“Os idiotas vão tomar conta do mundo; não pela capacidade, mas pela quantidade. Eles são muitos”, escreveu Nelson Rodrigues, antecipando uma tendência do século 21

CARLOS PLÁCIDO TEIXEIRA
Jornalista Responsável | Radar do Futuro
“As redes sociais deram voz a uma legião de imbecis, que antes só falavam em um bar, depois de uma taça de vinho, sem prejudicar a humanidade. Então, eram rapidamente silenciados, mas, agora, têm o mesmo direito de falar que um prêmio Nobel. É a invasão dos imbecis”. Todos os dias, Antônio, o dono do bar Pensadoria, o mais famoso de Serra Azul, um distrito perdido no interior de Minas, repete a frase famosa do filósofo e escritor italiano Umberto Eco.
Como representantes do grupo influente na sociedade, os clientes a quem ele dirige a frase não se ofendem. Afinal, ironiza o dono do bar, eles não entendem.
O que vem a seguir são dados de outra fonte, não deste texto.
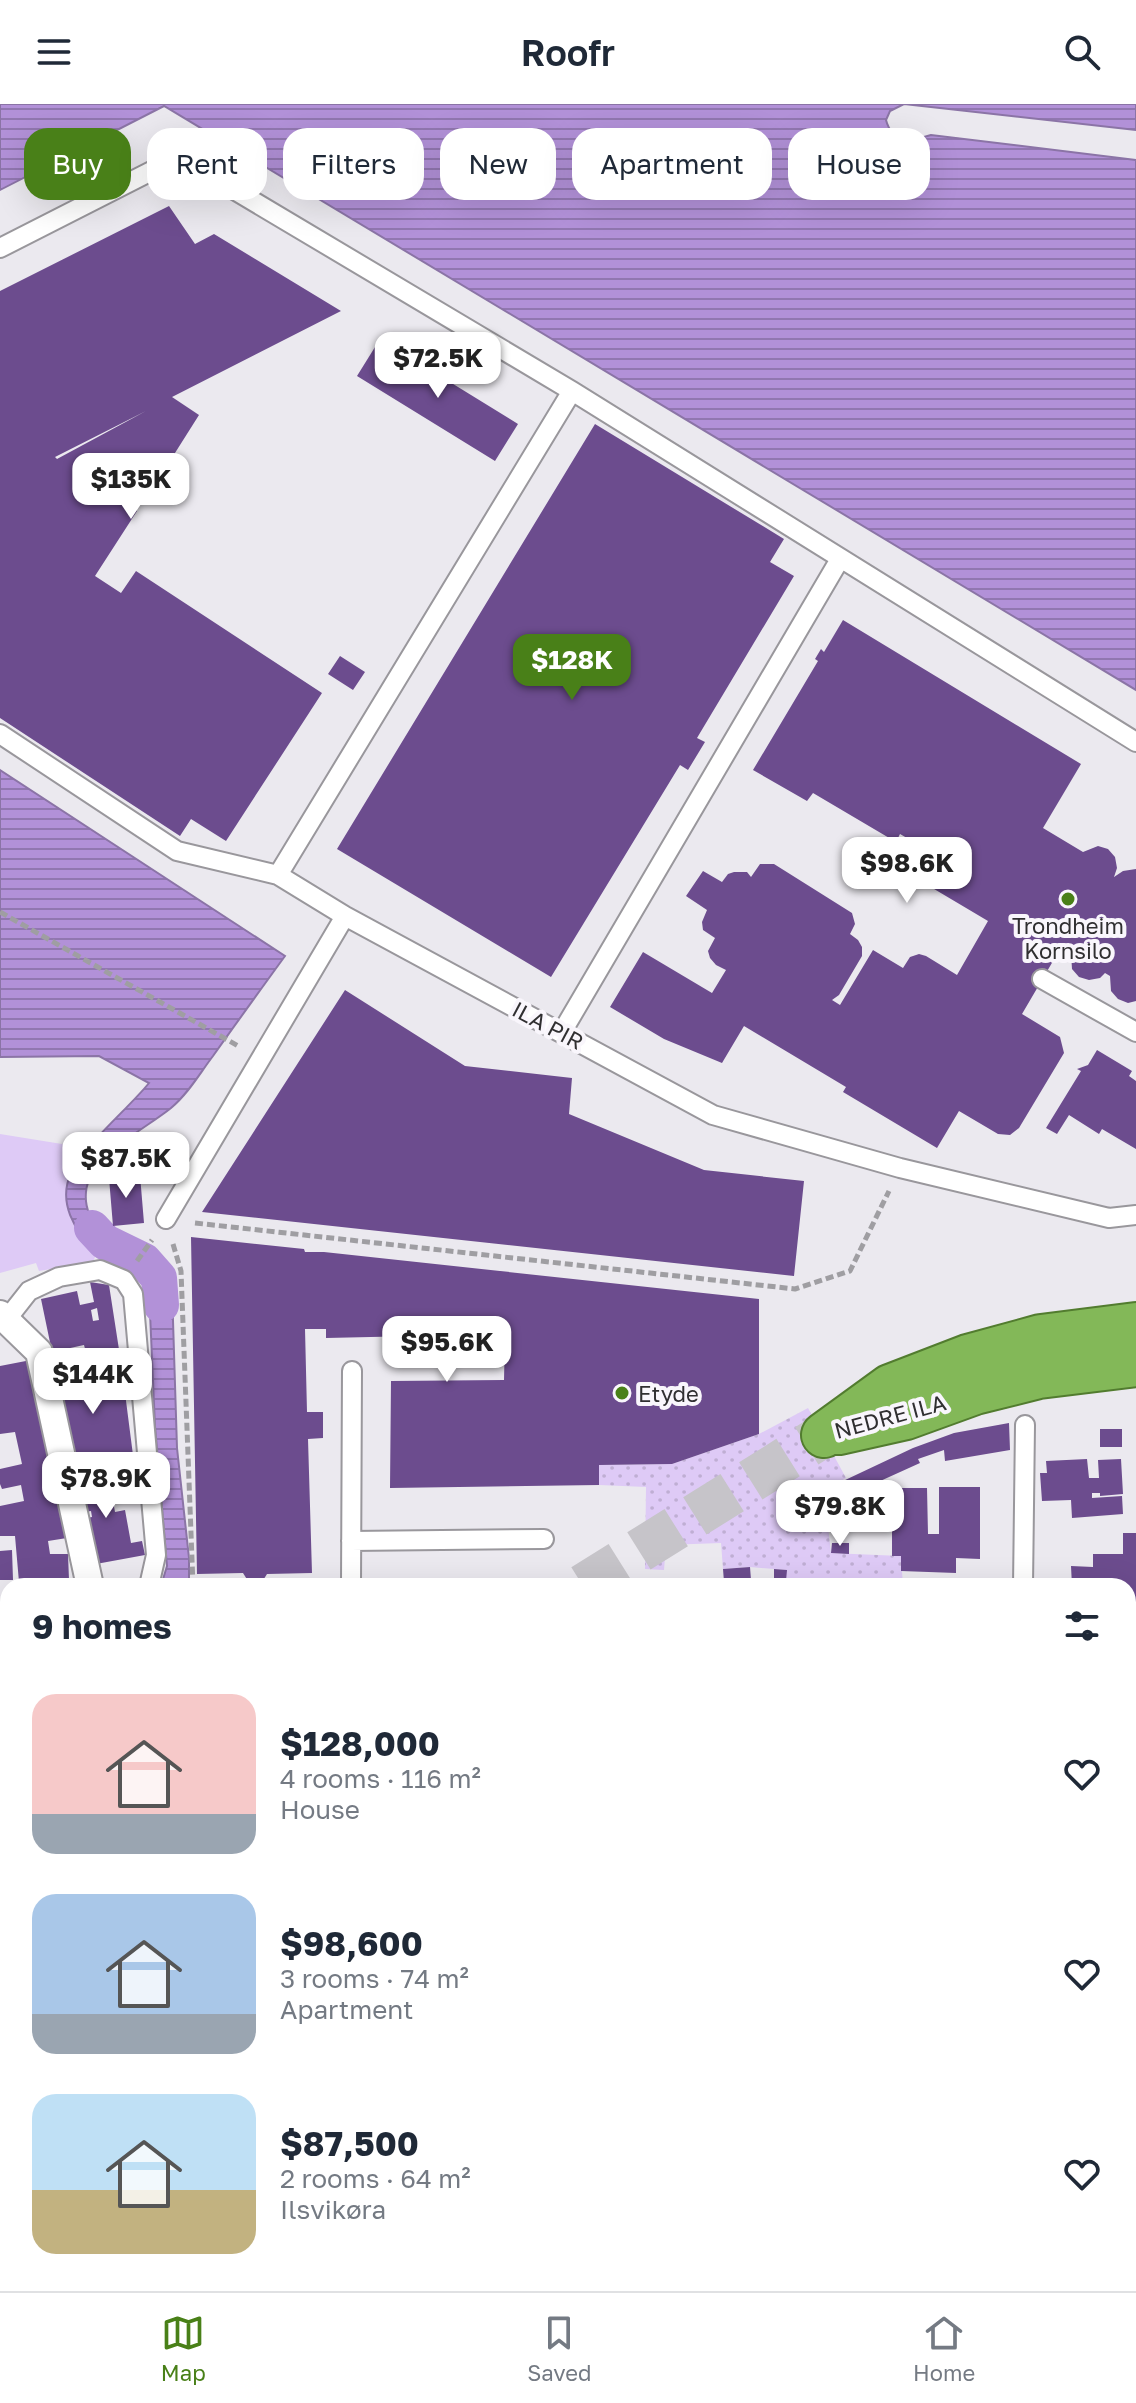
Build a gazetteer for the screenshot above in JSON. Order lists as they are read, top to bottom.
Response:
{
  "streets": {
    "highway": ["NEDRE ILA"],
    "lane": ["ILA PIR"]
  },
  "places": ["Trondheim Kornsilo", "Etyde"],
  "page": {
    "header": "Roofr",
    "chip": [
      "Buy",
      "Rent",
      "Filters",
      "New",
      "Apartment",
      "House"
    ],
    "price": [
      "$72.5K",
      "$135K",
      "$128K",
      "$98.6K",
      "$87.5K",
      "$95.6K",
      "$144K",
      "$78.9K",
      "$79.8K"
    ],
    "heading": "9 homes",
    "list": [
      {
        "name": "$128,000",
        "note": "4 rooms · 116 m² · House"
      },
      {
        "name": "$98,600",
        "note": "3 rooms · 74 m² · Apartment"
      },
      {
        "name": "$87,500",
        "note": "2 rooms · 64 m² · Ilsvikøra"
      }
    ],
    "tabs": ["Map", "Saved", "Home"]
  }
}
Os bebedores permanecem alheios às ironias, enquanto destilam teorias delirantes em conversas sobre a situação do país e do mundo. Entre uma cerveja e outra, confirmam outro pensamento do italiano:
– “O drama da internet é que ela promoveu o idiota da aldeia a portador da verdade”.
Do lugarejo isolado, Antônio, um professor de filosofia aposentado, acompanha os acontecimentos do mundo com perplexidade. Os pensadores são a inspiração e a força para acompanhar e compreender as forças ocultas das notícias. A invasão da Venezuela e o sequestro do presidente Nicolas Maduro levaram, agora, à lembrança de Nelson Rodrigues, mestre na produção de reflexões sobre a natureza humana, falecido em 1980, bem antes de Umberto Eco registrar a frase famosa:
– “Os idiotas vão tomar conta do mundo; não pela capacidade, mas pela quantidade. Eles são muitos”, escreveu Nelson Rodrigues, antecipando uma tendência do século 21.
– “E têm dinheiro para formar exércitos de idiotas”, complementa o dono do bar.
É a enorme quantidade de imbecis que explica a ascensão de criaturas da extrema direita global. Sem a predominância do poder deles, Jair Bolsonaro não teria sido presidente do Brasil. E Donald Trump não estaria disseminando ódio pelo mundo como presidente dos Estados Unidos. E Nethanyaru não estaria cometendo genocídio impunemente na Faixa de Gaza.
Os apoiadores são capazes de aplaudir decisões que vão impactar negativamente o futuro deles mesmos. Afinal, como dizia Nelson Rodrigues, “na mente do idiota, a simplicidade é uma benção e a complexidade, um fardo”. Enquanto acompanha as conversas atrás do balcão no bar, Antônio vê a estupidez humana como um fenômeno subestimado pela sociedade.
Em um diário, o ex-professor registra a avaliação de que a influência da digitalização de tudo contribui para a proliferação dos estúpidos. São pessoas com incapacidade de aprendendizado, compreensão ou raciocínio. O modo de vida deles resulta em ações irracionais e prejudiciais, que causam dano a si mesmo e aos outros sem ganho pessoal.
O bar funciona como um laboratório que oferece visibilidade para o fenômeno social que transcende a educação e classe. Antônio encerra cada noite com a percepção mais clara sobre a exploração da humanidade por líderes através da propaganda e falta de pensamento crítico. Em casa, fecha bem as portas, como se pudesse neutralizar a estupidez, a ameaça à sociedade por sua natureza destrutiva e resistência à busca do conhecimento.